Jaren later, einde tachtiger jaren, kreeg ik voor het eerst hasj in handenof was het cannabis?. Ja ja in handen! De flowerpower-prikkel.Een van onze secretaresses zat in een vechtscheiding en om haar heetgebakerde echtgenoot een loer te draaien, had ze zijn voorraad gewoon mee naar kantoor gebracht. Haar man vloog op lange afstanden en naar het schijnt leverde het smokkelen van hasj door boordpersoneel in die tijd geen enkel probleem op. Bovendien zeer winstgevend handeltje.
Komt die man van haar op kantoor. Een stormram. Ruzie van jewelste. Slagen en dreigingen. De bedrijfsbeveiliging erbij gehaald. Gezorgd voor een tijdelijk onderkomen voor de jonge vrouw en toen gebeurde het:
Of ik de inhoud van een pakje mee naar huis wou nemen om in het huisvuil te kieperen. vroeg ze. Bah ja waarom niet. Mocht ik weten wat het pakje bevatte? Nina liep rood aan, stotterde tenslotte: Twee brikken drugs. Watte? Ik daarmee de trein op naar Aalst! Geen denken aan! Met horten en stoten vertelde ze mij over het bijzonder lucratieve handeltje dat door tal van personeelsleden van onze toenmalige nationale luchtvaartmaatschappij was opgezet. Een mens gelooft zijn oren en ogen niet. Maar het bewijs lag op mijn tafel. Hoe we er finaal vanaf zijn geraakt? Overuren gemaakt en met een zwitsers mesje die samengeperste troep in mootjes gehakt, doorgespoeld in diverse toiletten. De heren wcs raakten wel flink verstopt. So what, opgeruimd staat netjes.

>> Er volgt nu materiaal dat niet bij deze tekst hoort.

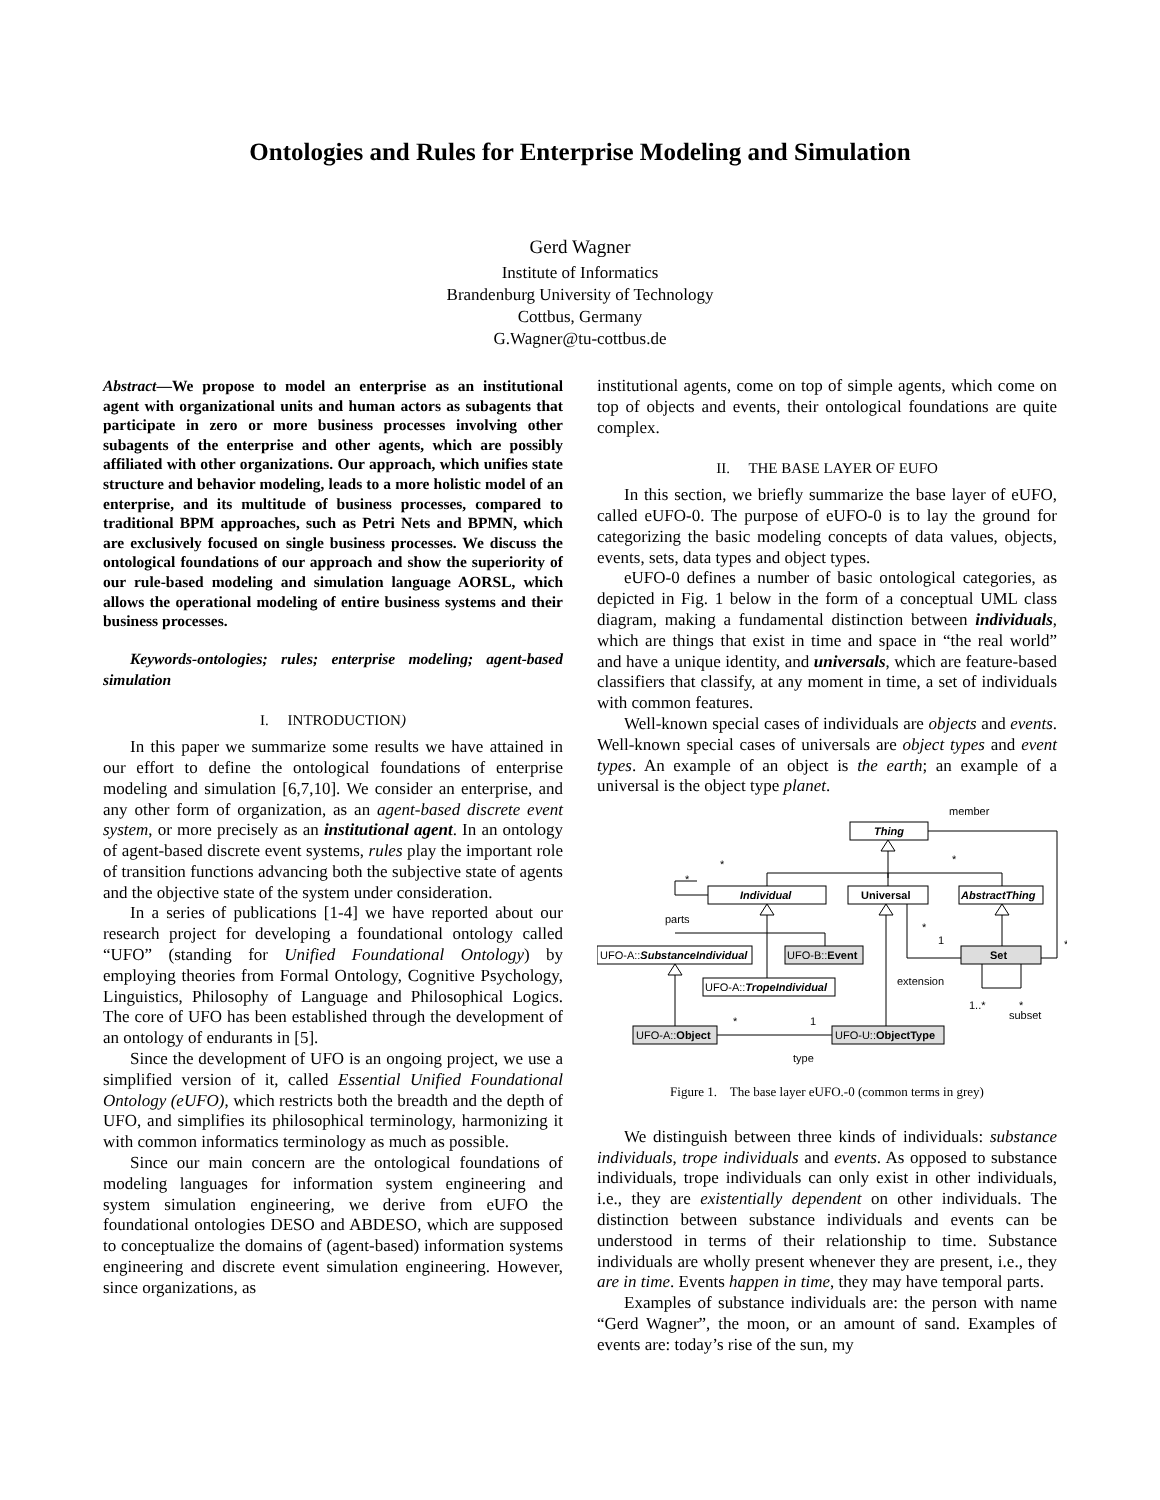Ontologies and Rules for Enterprise Modeling and Simulation
Gerd Wagner
Institute of Informatics
Brandenburg University of Technology
Cottbus, Germany
G.Wagner@tu-cottbus.de
Abstract—We propose to model an enterprise as an institutional agent with organizational units and human actors as subagents that participate in zero or more business processes involving other subagents of the enterprise and other agents, which are possibly affiliated with other organizations. Our approach, which unifies state structure and behavior modeling, leads to a more holistic model of an enterprise, and its multitude of business processes, compared to traditional BPM approaches, such as Petri Nets and BPMN, which are exclusively focused on single business processes. We discuss the ontological foundations of our approach and show the superiority of our rule-based modeling and simulation language AORSL, which allows the operational modeling of entire business systems and their business processes.
Keywords-ontologies; rules; enterprise modeling; agent-based simulation
I. INTRODUCTION)
In this paper we summarize some results we have attained in our effort to define the ontological foundations of enterprise modeling and simulation [6,7,10]. We consider an enterprise, and any other form of organization, as an agent-based discrete event system, or more precisely as an institutional agent. In an ontology of agent-based discrete event systems, rules play the important role of transition functions advancing both the subjective state of agents and the objective state of the system under consideration.
In a series of publications [1-4] we have reported about our research project for developing a foundational ontology called “UFO” (standing for Unified Foundational Ontology) by employing theories from Formal Ontology, Cognitive Psychology, Linguistics, Philosophy of Language and Philosophical Logics. The core of UFO has been established through the development of an ontology of endurants in [5].
Since the development of UFO is an ongoing project, we use a simplified version of it, called Essential Unified Foundational Ontology (eUFO), which restricts both the breadth and the depth of UFO, and simplifies its philosophical terminology, harmonizing it with common informatics terminology as much as possible.
Since our main concern are the ontological foundations of modeling languages for information system engineering and system simulation engineering, we derive from eUFO the foundational ontologies DESO and ABDESO, which are supposed to conceptualize the domains of (agent-based) information systems engineering and discrete event simulation engineering. However, since organizations, as
institutional agents, come on top of simple agents, which come on top of objects and events, their ontological foundations are quite complex.
II. THE BASE LAYER OF EUFO
In this section, we briefly summarize the base layer of eUFO, called eUFO-0. The purpose of eUFO-0 is to lay the ground for categorizing the basic modeling concepts of data values, objects, events, sets, data types and object types.
eUFO-0 defines a number of basic ontological categories, as depicted in Fig. 1 below in the form of a conceptual UML class diagram, making a fundamental distinction between individuals, which are things that exist in time and space in “the real world” and have a unique identity, and universals, which are feature-based classifiers that classify, at any moment in time, a set of individuals with common features.
Well-known special cases of individuals are objects and events. Well-known special cases of universals are object types and event types. An example of an object is the earth; an example of a universal is the object type planet.
Thing
Individual
AbstractThing
Universal
Set
UFO-A::SubstanceIndividual
UFO-B::Event
UFO-A::TropeIndividual
UFO-A::Object
UFO-U::ObjectType
member
parts
extension
subset
type
*
*
*
*
1
*
1..*
*
*
1
Figure 1. The base layer eUFO.-0 (common terms in grey)
We distinguish between three kinds of individuals: substance individuals, trope individuals and events. As opposed to substance individuals, trope individuals can only exist in other individuals, i.e., they are existentially dependent on other individuals. The distinction between substance individuals and events can be understood in terms of their relationship to time. Substance individuals are wholly present whenever they are present, i.e., they are in time. Events happen in time, they may have temporal parts.
Examples of substance individuals are: the person with name “Gerd Wagner”, the moon, or an amount of sand. Examples of events are: today’s rise of the sun, my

Tot daar mijn ervaring met dope: tienduizenden franken doorgeflost, de riolen in. Nu schijnt er dat in de riolen van Antwerpen-Zuid de hoogste concentraties cocaïne gemeten wordt. Maakt de uitstoot van vrouwelijke urine de vissen tot hermafrodieten, thans krijgen de sukkels nog een portie drugs erbij. Vijftig duizend lijntjes vliegen dagelijks door Belgische neuzen en dat spul moet geloosd worden. Vijftig duizend! Goed voor een jaarlijkse consumptie van 1,75 ton en een omzet van 70 miljoen euro. Ooit elitedrug nu allemansdrug aan het luttele bedrag van 50 euro voor 1 gram. Daalt de koopkracht voor primaire etenswaren, de hang naar het witte spul zit in de lift. Vandaar dat ik hoegenaamd niet begrijp dat de sportwereld op zijn kop staat omdat een wielergodje heeft gesnoven! België tiert en raast. Verwijten vliegen de ether in, sites staan bol van verontwaardiging. En die 49.000 duizend anderen die dagelijks soelaas zoeken in een lijntje? Wie schopt keet tegen die massa? Niemand. We kennen ze niet. Wat niet geweten is deert niet toch? Dat we met duizenden Vorst Nationaal of de weiden van Werchter bestormen om daar een troep snuivers de meest rommelige waardeloze muziek te zien brengen, dat stoort ons niet. Iedereen mag maar niet Tommeken. Tommeken heeft een voorbeeldfunctie, zeer belangrijk zon functie voor onze kindjes!
Hoezo belangrijk? Dragen alle fans van Eddy Wally rode hoeden en roze brillen? Neen toch? Moeten alle beginnende schrijvers aan het fiolieteren gaan met een pornosterretje omdat hun grote Vlaamse voorbeeld het deed? Moet ik omwille van mijn jarenlange begeestering voor een bepaalde schrijfster de lesbische toer opgaan? Waarom moeten onze kinderen zich dan spiegelen aan de handel en wandel van een wielrenner? Zijn we té slap, of te overstressed of té laks geworden om de noodzakelijke opvoedingslijnen uit te zetten en hebben ze daardoor thuis geen afdoend voorbeeld meer?